Adaptive Sequencing and Perceptual Learning Technologies in Mathematics and Science
NSF Award #: 1109228

This research and development collaboration between labs at UCLA and the University of Pennsylvania creates and studies STEM learning technology that integrates principles of perceptual and adaptive learning based on well-established research in cognitive science to help students become more effective and efficient learners. Perceptual learning accelerates learners’ abilities to recognize and discriminate key structures and relations, helping students develop expert-like abilities to recognize and extract important information in complex science and math representations, such as models of molecules in chemistry and algebraic equations in math.
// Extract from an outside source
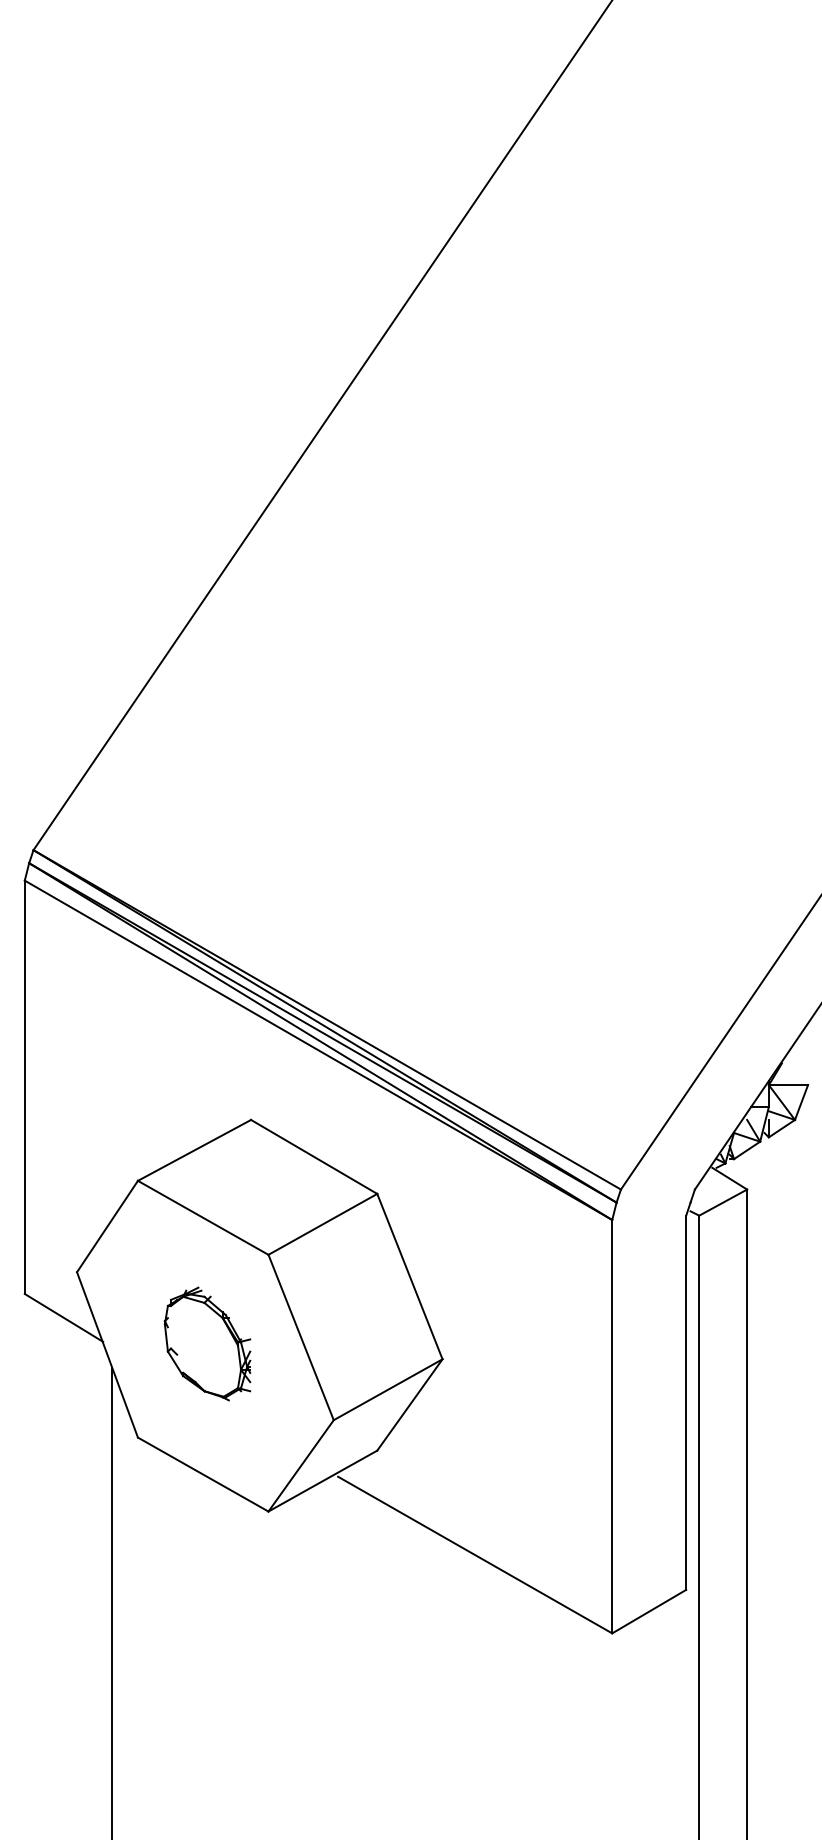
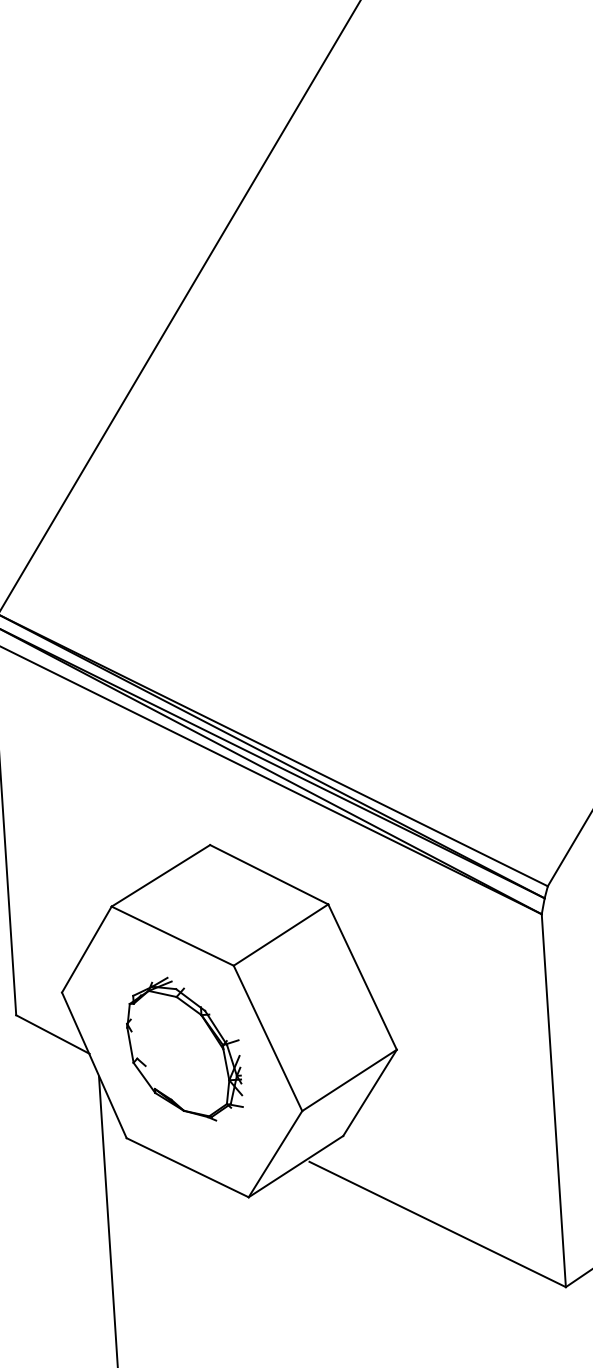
part: (207, 1343) -> (183, 1049), size x1.43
Adaptive learning algorithms use a constant stream of individual performance data, combined with principles of learning and memory, to adapt the learning process to each individual. These algorithms, known as the ARTS system (Adaptive Response Time-based Sequencing), continuously track the speed and accuracy of a learner’s responses to different types of problems and use the learner’s own data to optimize how items should be spaced and sequenced in during learning. The software also uses the student’s data to guide him or her to objective mastery criteria. The methods and algorithms we study are currently being instantiated in web-based Perceptual and Adaptive Learning Modules (PALMs) in areas including K-12 mathematics, high school and community college chemistry, and medical education.